Who? Sue Willman, human rights and public law partner at Deighton Pierce Glynn.

Why is she in the news? Represented Isa Muazu, a Nigerian man on hunger strike who failed in his High Court bid to be released from an immigration detention centre on human rights grounds after being denied asylum. He stopped eating on 25 August on the grounds that he had been refused a special diet for his kidney problems, and in protest at his treatment. After an appeal was lodged in the Court of Appeal, the Home Office has indicated it is planning to remove him next week.
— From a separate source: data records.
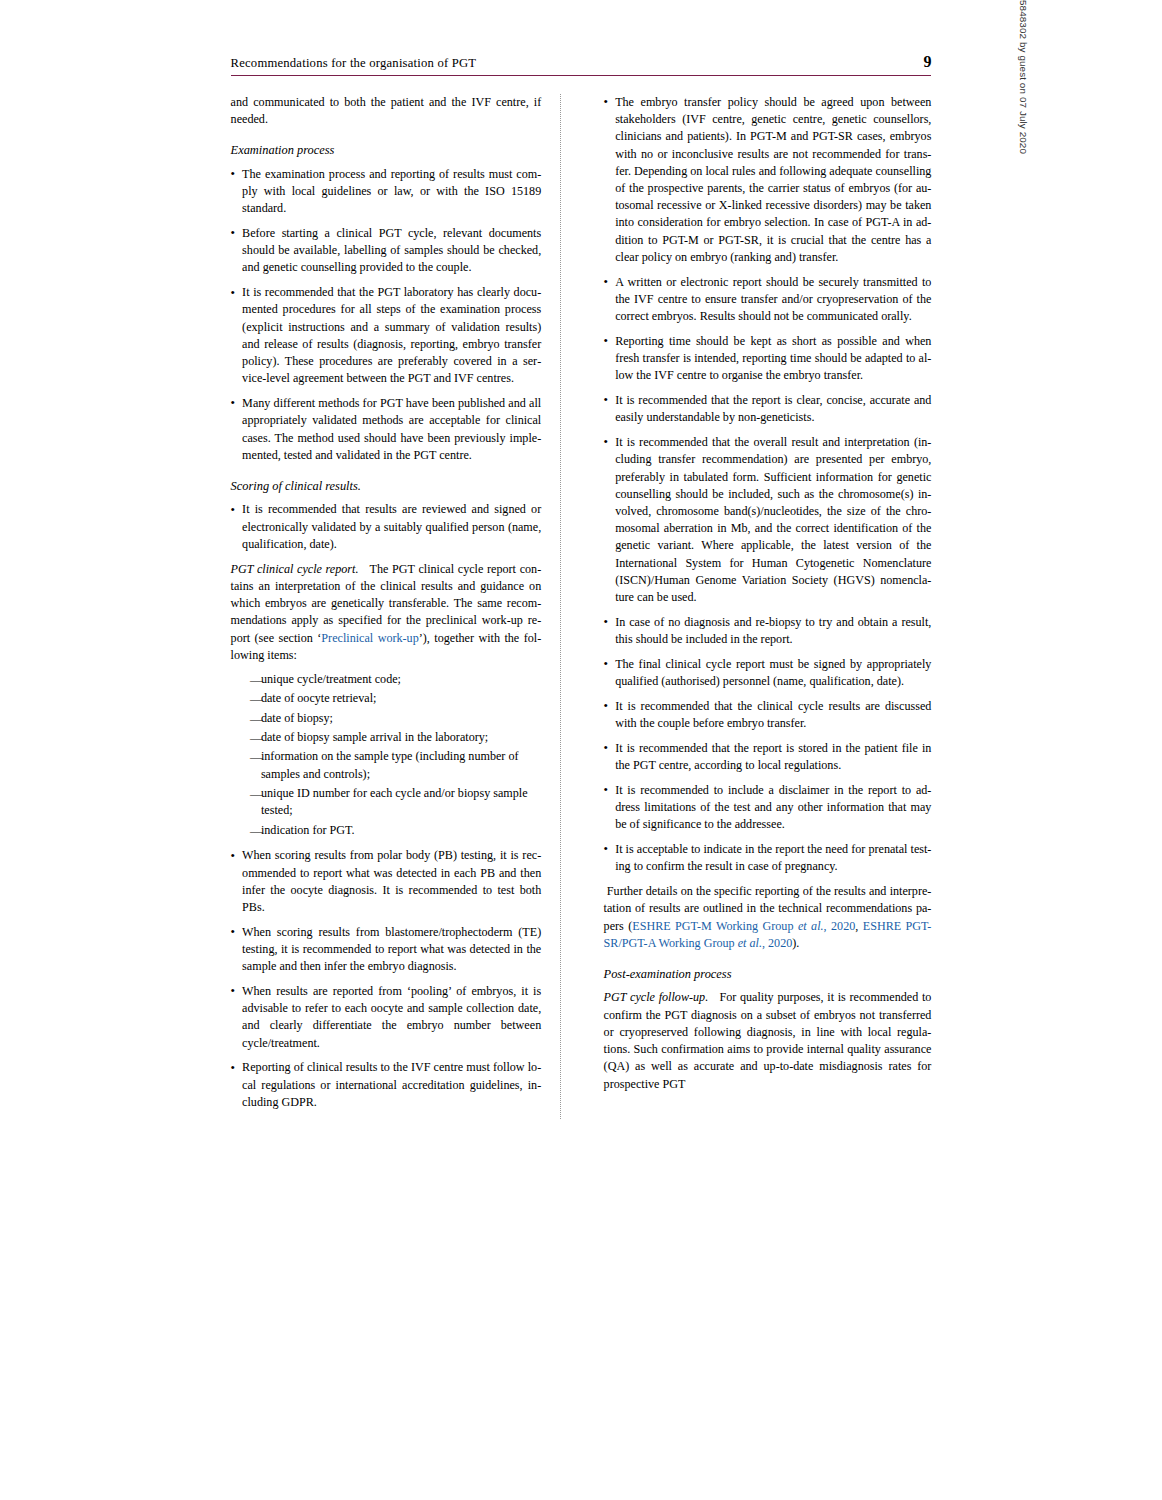Recommendations for the organisation of PGT
9
Downloaded from https://academic.oup.com/hropen/article-abstract/2020/3/hoaa021/5848302 by guest on 07 July 2020
and communicated to both the patient and the IVF centre, if needed.
Examination process
The examination process and reporting of results must comply with local guidelines or law, or with the ISO 15189 standard.
Before starting a clinical PGT cycle, relevant documents should be available, labelling of samples should be checked, and genetic counselling provided to the couple.
It is recommended that the PGT laboratory has clearly documented procedures for all steps of the examination process (explicit instructions and a summary of validation results) and release of results (diagnosis, reporting, embryo transfer policy). These procedures are preferably covered in a service-level agreement between the PGT and IVF centres.
Many different methods for PGT have been published and all appropriately validated methods are acceptable for clinical cases. The method used should have been previously implemented, tested and validated in the PGT centre.
Scoring of clinical results.
It is recommended that results are reviewed and signed or electronically validated by a suitably qualified person (name, qualification, date).
PGT clinical cycle report. The PGT clinical cycle report contains an interpretation of the clinical results and guidance on which embryos are genetically transferable. The same recommendations apply as specified for the preclinical work-up report (see section ‘Preclinical work-up’), together with the following items:
unique cycle/treatment code;
date of oocyte retrieval;
date of biopsy;
date of biopsy sample arrival in the laboratory;
information on the sample type (including number of samples and controls);
unique ID number for each cycle and/or biopsy sample tested;
indication for PGT.
When scoring results from polar body (PB) testing, it is recommended to report what was detected in each PB and then infer the oocyte diagnosis. It is recommended to test both PBs.
When scoring results from blastomere/trophectoderm (TE) testing, it is recommended to report what was detected in the sample and then infer the embryo diagnosis.
When results are reported from ‘pooling’ of embryos, it is advisable to refer to each oocyte and sample collection date, and clearly differentiate the embryo number between cycle/treatment.
Reporting of clinical results to the IVF centre must follow local regulations or international accreditation guidelines, including GDPR.
The embryo transfer policy should be agreed upon between stakeholders (IVF centre, genetic centre, genetic counsellors, clinicians and patients). In PGT-M and PGT-SR cases, embryos with no or inconclusive results are not recommended for transfer. Depending on local rules and following adequate counselling of the prospective parents, the carrier status of embryos (for autosomal recessive or X-linked recessive disorders) may be taken into consideration for embryo selection. In case of PGT-A in addition to PGT-M or PGT-SR, it is crucial that the centre has a clear policy on embryo (ranking and) transfer.
A written or electronic report should be securely transmitted to the IVF centre to ensure transfer and/or cryopreservation of the correct embryos. Results should not be communicated orally.
Reporting time should be kept as short as possible and when fresh transfer is intended, reporting time should be adapted to allow the IVF centre to organise the embryo transfer.
It is recommended that the report is clear, concise, accurate and easily understandable by non-geneticists.
It is recommended that the overall result and interpretation (including transfer recommendation) are presented per embryo, preferably in tabulated form. Sufficient information for genetic counselling should be included, such as the chromosome(s) involved, chromosome band(s)/nucleotides, the size of the chromosomal aberration in Mb, and the correct identification of the genetic variant. Where applicable, the latest version of the International System for Human Cytogenetic Nomenclature (ISCN)/Human Genome Variation Society (HGVS) nomenclature can be used.
In case of no diagnosis and re-biopsy to try and obtain a result, this should be included in the report.
The final clinical cycle report must be signed by appropriately qualified (authorised) personnel (name, qualification, date).
It is recommended that the clinical cycle results are discussed with the couple before embryo transfer.
It is recommended that the report is stored in the patient file in the PGT centre, according to local regulations.
It is recommended to include a disclaimer in the report to address limitations of the test and any other information that may be of significance to the addressee.
It is acceptable to indicate in the report the need for prenatal testing to confirm the result in case of pregnancy.
Further details on the specific reporting of the results and interpretation of results are outlined in the technical recommendations papers (ESHRE PGT-M Working Group et al., 2020, ESHRE PGT-SR/PGT-A Working Group et al., 2020).
Post-examination process
PGT cycle follow-up. For quality purposes, it is recommended to confirm the PGT diagnosis on a subset of embryos not transferred or cryopreserved following diagnosis, in line with local regulations. Such confirmation aims to provide internal quality assurance (QA) as well as accurate and up-to-date misdiagnosis rates for prospective PGT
Thoughts on the case: ‘The Home Office’s policy of detaining migrants indefinitely to compel them to leave the UK causes immense suffering, and is expensive and ineffective. In the past few months, detainees’ frustration at their treatment, and in some cases mental illness, have led to hunger strikes as a last resort. In previous cases, I was able to quickly secure release, but the home secretary has fought this case bitterly – with seven court hearings in as many weeks.’

Dealing with the media: ‘Current hostility towards migrants makes it risky to publicise important cases. The press were a last option when the judicial process had failed to offer my client protection from possible death. But my client has felt greatly supported by the NGOs and the honest reporting of his case so far.’
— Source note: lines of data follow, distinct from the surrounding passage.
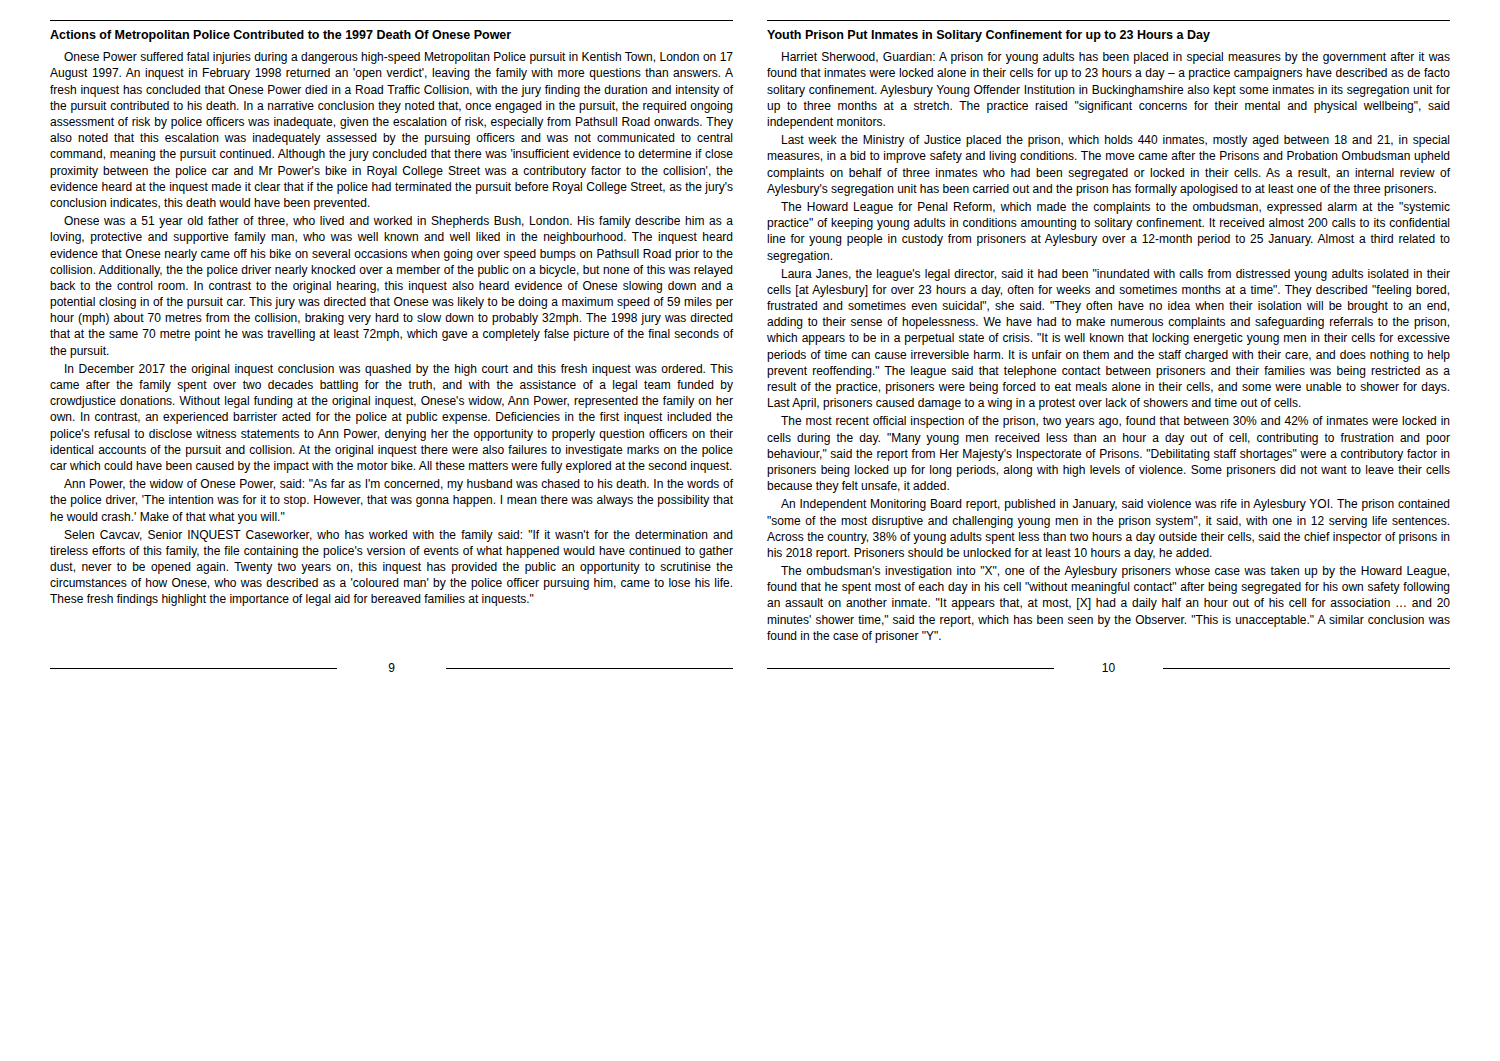Actions of Metropolitan Police Contributed to the 1997 Death Of Onese Power
Onese Power suffered fatal injuries during a dangerous high-speed Metropolitan Police pursuit in Kentish Town, London on 17 August 1997. An inquest in February 1998 returned an 'open verdict', leaving the family with more questions than answers. A fresh inquest has concluded that Onese Power died in a Road Traffic Collision, with the jury finding the duration and intensity of the pursuit contributed to his death. In a narrative conclusion they noted that, once engaged in the pursuit, the required ongoing assessment of risk by police officers was inadequate, given the escalation of risk, especially from Pathsull Road onwards. They also noted that this escalation was inadequately assessed by the pursuing officers and was not communicated to central command, meaning the pursuit continued. Although the jury concluded that there was 'insufficient evidence to determine if close proximity between the police car and Mr Power's bike in Royal College Street was a contributory factor to the collision', the evidence heard at the inquest made it clear that if the police had terminated the pursuit before Royal College Street, as the jury's conclusion indicates, this death would have been prevented.
Onese was a 51 year old father of three, who lived and worked in Shepherds Bush, London. His family describe him as a loving, protective and supportive family man, who was well known and well liked in the neighbourhood. The inquest heard evidence that Onese nearly came off his bike on several occasions when going over speed bumps on Pathsull Road prior to the collision. Additionally, the the police driver nearly knocked over a member of the public on a bicycle, but none of this was relayed back to the control room. In contrast to the original hearing, this inquest also heard evidence of Onese slowing down and a potential closing in of the pursuit car. This jury was directed that Onese was likely to be doing a maximum speed of 59 miles per hour (mph) about 70 metres from the collision, braking very hard to slow down to probably 32mph. The 1998 jury was directed that at the same 70 metre point he was travelling at least 72mph, which gave a completely false picture of the final seconds of the pursuit.
In December 2017 the original inquest conclusion was quashed by the high court and this fresh inquest was ordered. This came after the family spent over two decades battling for the truth, and with the assistance of a legal team funded by crowdjustice donations. Without legal funding at the original inquest, Onese's widow, Ann Power, represented the family on her own. In contrast, an experienced barrister acted for the police at public expense. Deficiencies in the first inquest included the police's refusal to disclose witness statements to Ann Power, denying her the opportunity to properly question officers on their identical accounts of the pursuit and collision. At the original inquest there were also failures to investigate marks on the police car which could have been caused by the impact with the motor bike. All these matters were fully explored at the second inquest.
Ann Power, the widow of Onese Power, said: "As far as I'm concerned, my husband was chased to his death. In the words of the police driver, 'The intention was for it to stop. However, that was gonna happen. I mean there was always the possibility that he would crash.' Make of that what you will."
Selen Cavcav, Senior INQUEST Caseworker, who has worked with the family said: "If it wasn't for the determination and tireless efforts of this family, the file containing the police's version of events of what happened would have continued to gather dust, never to be opened again. Twenty two years on, this inquest has provided the public an opportunity to scrutinise the circumstances of how Onese, who was described as a 'coloured man' by the police officer pursuing him, came to lose his life. These fresh findings highlight the importance of legal aid for bereaved families at inquests."
9
Youth Prison Put Inmates in Solitary Confinement for up to 23 Hours a Day
Harriet Sherwood, Guardian: A prison for young adults has been placed in special measures by the government after it was found that inmates were locked alone in their cells for up to 23 hours a day – a practice campaigners have described as de facto solitary confinement. Aylesbury Young Offender Institution in Buckinghamshire also kept some inmates in its segregation unit for up to three months at a stretch. The practice raised "significant concerns for their mental and physical wellbeing", said independent monitors.
Last week the Ministry of Justice placed the prison, which holds 440 inmates, mostly aged between 18 and 21, in special measures, in a bid to improve safety and living conditions. The move came after the Prisons and Probation Ombudsman upheld complaints on behalf of three inmates who had been segregated or locked in their cells. As a result, an internal review of Aylesbury's segregation unit has been carried out and the prison has formally apologised to at least one of the three prisoners.
The Howard League for Penal Reform, which made the complaints to the ombudsman, expressed alarm at the "systemic practice" of keeping young adults in conditions amounting to solitary confinement. It received almost 200 calls to its confidential line for young people in custody from prisoners at Aylesbury over a 12-month period to 25 January. Almost a third related to segregation.
Laura Janes, the league's legal director, said it had been "inundated with calls from distressed young adults isolated in their cells [at Aylesbury] for over 23 hours a day, often for weeks and sometimes months at a time". They described "feeling bored, frustrated and sometimes even suicidal", she said. "They often have no idea when their isolation will be brought to an end, adding to their sense of hopelessness. We have had to make numerous complaints and safeguarding referrals to the prison, which appears to be in a perpetual state of crisis. "It is well known that locking energetic young men in their cells for excessive periods of time can cause irreversible harm. It is unfair on them and the staff charged with their care, and does nothing to help prevent reoffending." The league said that telephone contact between prisoners and their families was being restricted as a result of the practice, prisoners were being forced to eat meals alone in their cells, and some were unable to shower for days. Last April, prisoners caused damage to a wing in a protest over lack of showers and time out of cells.
The most recent official inspection of the prison, two years ago, found that between 30% and 42% of inmates were locked in cells during the day. "Many young men received less than an hour a day out of cell, contributing to frustration and poor behaviour," said the report from Her Majesty's Inspectorate of Prisons. "Debilitating staff shortages" were a contributory factor in prisoners being locked up for long periods, along with high levels of violence. Some prisoners did not want to leave their cells because they felt unsafe, it added.
An Independent Monitoring Board report, published in January, said violence was rife in Aylesbury YOI. The prison contained "some of the most disruptive and challenging young men in the prison system", it said, with one in 12 serving life sentences. Across the country, 38% of young adults spent less than two hours a day outside their cells, said the chief inspector of prisons in his 2018 report. Prisoners should be unlocked for at least 10 hours a day, he added.
The ombudsman's investigation into "X", one of the Aylesbury prisoners whose case was taken up by the Howard League, found that he spent most of each day in his cell "without meaningful contact" after being segregated for his own safety following an assault on another inmate. "It appears that, at most, [X] had a daily half an hour out of his cell for association … and 20 minutes' shower time," said the report, which has been seen by the Observer. "This is unacceptable." A similar conclusion was found in the case of prisoner "Y".
10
Why did you become a lawyer? ‘To change the world. Revolution didn’t seem imminent.’

Career high: ‘Every time a collaboration with NGOs, other lawyers, and my long-suffering colleagues results in a change in the law or policy so migrants get a fairer deal.’

Career low: ‘Receiving Tuesday’s Administrative Court judgment. It unnecessarily restricts the rights of any detainee with a medical condition, and felt like a death sentence for my client.’